* _What to do_
Starting at the line that has "Potential positive impacts" and stopping after the line that has "If YES, a full", reproduce the listing below exactly; omit everything else.

━━━━━ Available records

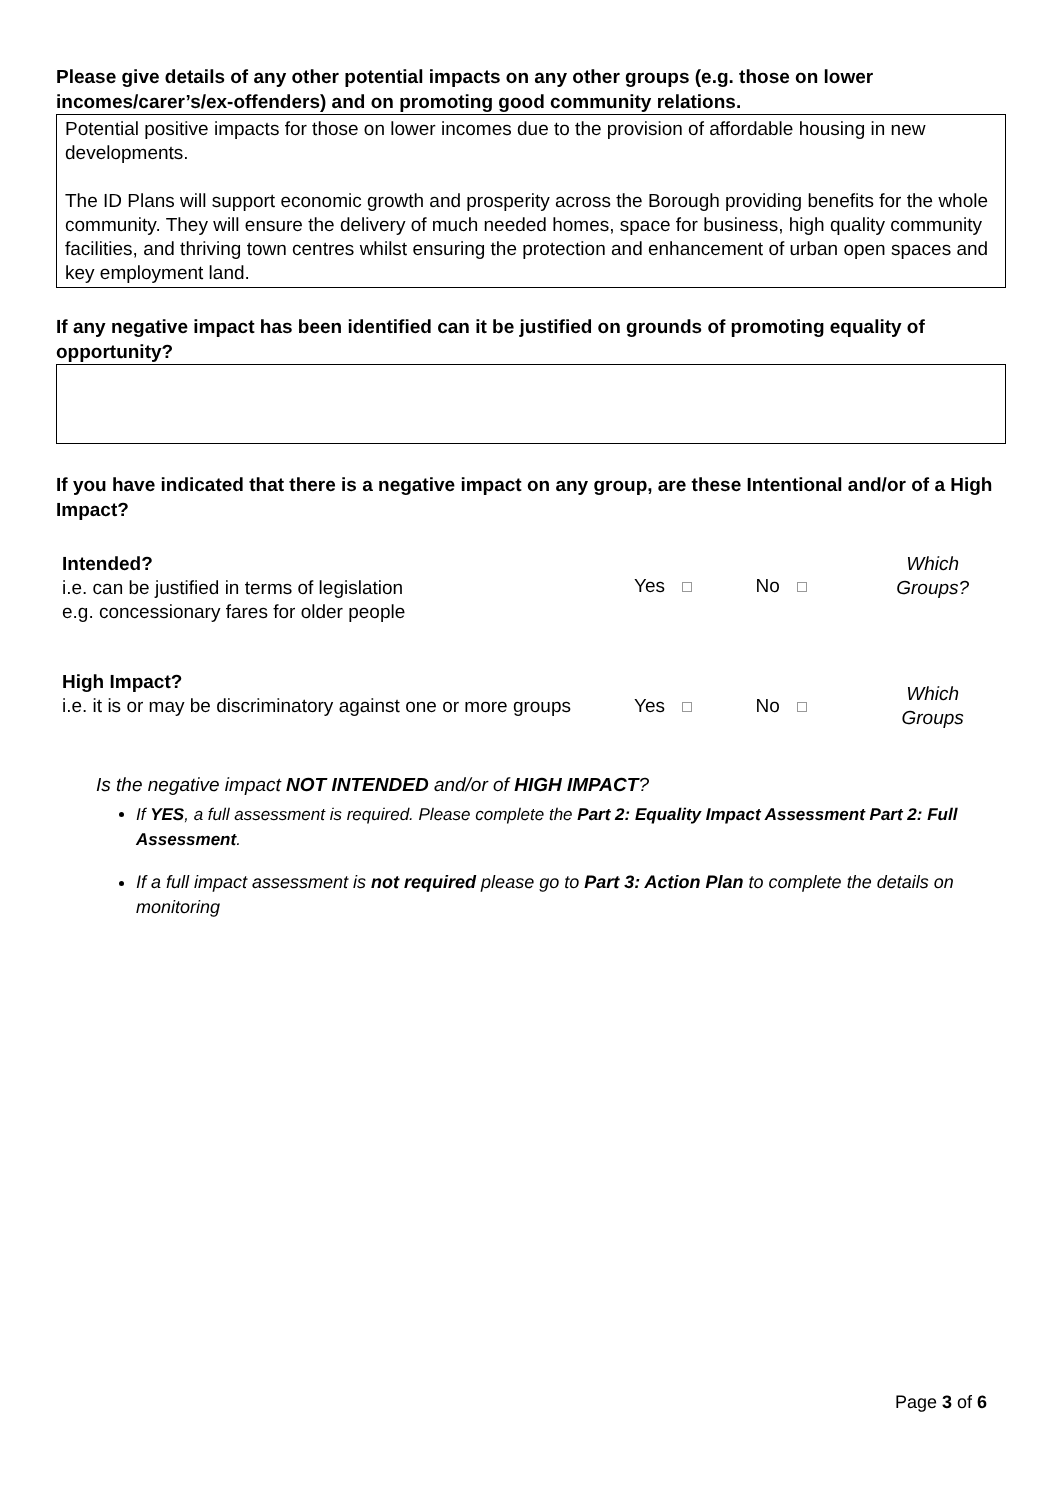Please give details of any other potential impacts on any other groups (e.g. those on lower incomes/carer’s/ex-offenders) and on promoting good community relations.
Potential positive impacts for those on lower incomes due to the provision of affordable housing in new developments.
The ID Plans will support economic growth and prosperity across the Borough providing benefits for the whole community. They will ensure the delivery of much needed homes, space for business, high quality community facilities, and thriving town centres whilst ensuring the protection and enhancement of urban open spaces and key employment land.
If any negative impact has been identified can it be justified on grounds of promoting equality of opportunity?
If you have indicated that there is a negative impact on any group, are these Intentional and/or of a High Impact?
| Intended? i.e. can be justified in terms of legislation e.g. concessionary fares for older people | Yes | No | Which Groups? |
| High Impact? i.e. it is or may be discriminatory against one or more groups | Yes | No | Which Groups |
Is the negative impact NOT INTENDED and/or of HIGH IMPACT?
If YES, a full assessment is required. Please complete the Part 2: Equality Impact Assessment Part 2: Full Assessment.
If a full impact assessment is not required please go to Part 3: Action Plan to complete the details on monitoring
Page 3 of 6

━━━━━━━━━━

* _Answer_
Potential positive impacts for those on lower incomes due to the provision of affordable housing in new developments.
The ID Plans will support economic growth and prosperity across the Borough providing benefits for the whole community. They will ensure the delivery of much needed homes, space for business, high quality community facilities, and thriving town centres whilst ensuring the protection and enhancement of urban open spaces and key employment land.
If any negative impact has been identified can it be justified on grounds of promoting equality of opportunity?
If you have indicated that there is a negative impact on any group, are these Intentional and/or of a High Impact?
| Intended? i.e. can be justified in terms of legislation e.g. concessionary fares for older people | Yes | No | Which Groups? |
| High Impact? i.e. it is or may be discriminatory against one or more groups | Yes | No | Which Groups |
Is the negative impact NOT INTENDED and/or of HIGH IMPACT?
If YES, a full assessment is required. Please complete the Part 2: Equality Impact Assessment Part 2: Full Assessment.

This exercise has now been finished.